Di Canio, 41, stressed he has no intention of seeking to undermine the position of his fellow Italian Gianfranco Zola at a key stage of a Premier League relegation battle. His own planned return to London is several years away. "I have been studying for the last three years for my coaching certificates," he said, "and I am due to qualify in June so, I shall be looking to start off in management next season if possible. Wherever I start it should be good for the club and for Paolo Di Canio."

The well-travelled Di Canio - he played for 11 clubs over 23 years - realises that he does not yet have the credentials to land a top job in Europe. But he is setting his sights optimistically on the lower divisions in England. Why England and not Italy where he has been attending his coaching classes in Rome and Florence? "Italy is my country but England is my home," he replied. "When I go back there it's like I have never left. Everybody knows that I love West Ham. And it would be my dream to be their manager one day. But first of all I need to prove that I am good enough to do the job and show my quality as a coach."

Di Canio had a hero and villain label during his time in England. He earned positive accolades when, in the closing moments of a 1-1 draw at Everton in 2000, he refused to capitalise on an opportunity to score a winning goal because Paul Gerrard, the opposing goalkeeper, was lying injured outside the penalty area. Di Canio's decision to catch a high ball, rather than chest it down and shoot, earned him a Fifa Fair Play award and lifelong admiration from Evertonians, although his remarkable sportsmanship was not immediately appreciated at his own club.
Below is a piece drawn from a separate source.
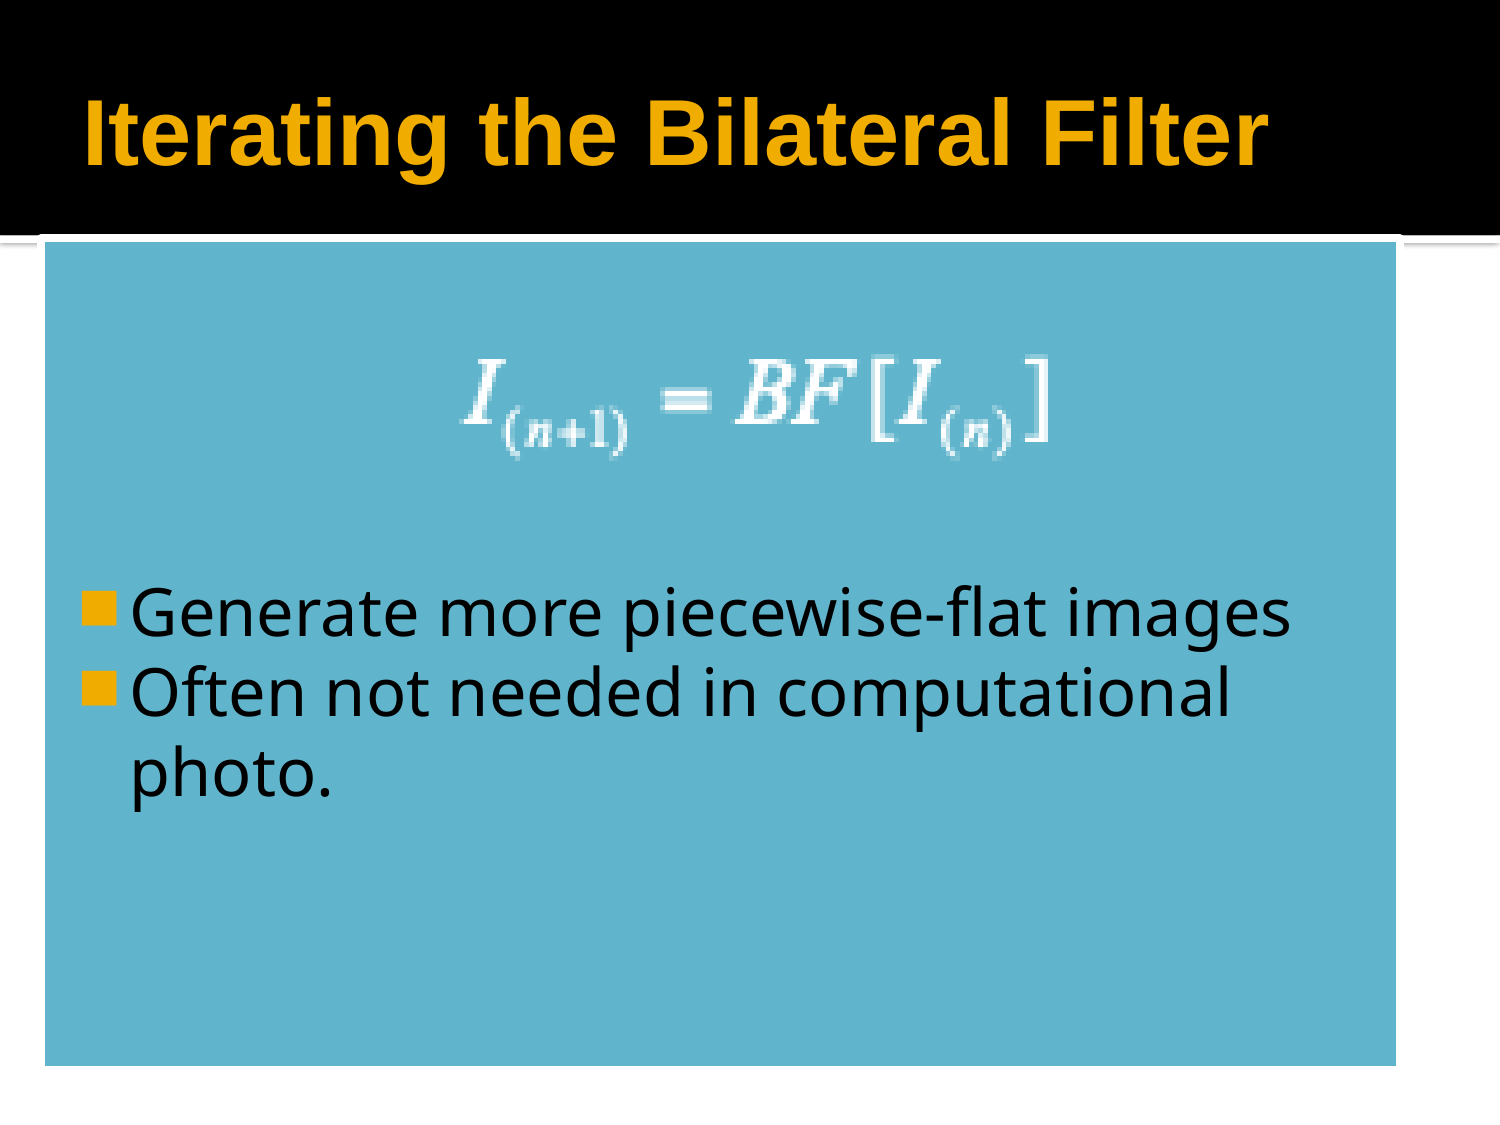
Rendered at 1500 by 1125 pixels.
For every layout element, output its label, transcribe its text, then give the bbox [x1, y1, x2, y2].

"At first when I went back to the dressing room they said to me 'Oh Paolo why did you do that?' Then Harry Redknapp [the West Ham manager at the time] went on television and said he was a little bit surprised by what I did. "But If I win a game I want to win 11 against 11. At this moment the keeper wasn't in the goal. He went down screaming in pain and I felt that I couldn't regard myself as a professional person if I took that chance to score a goal."

The wonderful gesture stunned the home crowd who rose to cheer Di Canio off the pitch at the end. "Every time I went back to Everton there was a good reception for me," he said. "You don't expect that on an opposition ground. Whenever I went to take a corner the fans used to stand up and applaud. It was an incredible situation for me to be in that kind of atmosphere. When you leave a club with memories like that you are happy."

What about the villain part of his Jekyll and Hyde character? That stigma was attached to him in September 1988 when, playing for Sheffield Wednesday against Arsenal, he pushed Paul Alcock, the referee, to the ground after being sent off. "I spent four months out after that incident," reflected Di Canio. "It was not a good time for me as a professional or a person. "After that punishment [an 11-match suspension] had elapsed I chose to stay in England to show the supporters that I was not a bad person. Just somebody who had made a mistake. "I have always said that inside any human being there is small part of the devil and a small part of a saint. This comes out when you are under pressure. I'm not a devil and I'm not a saint - I'm somewhere in between."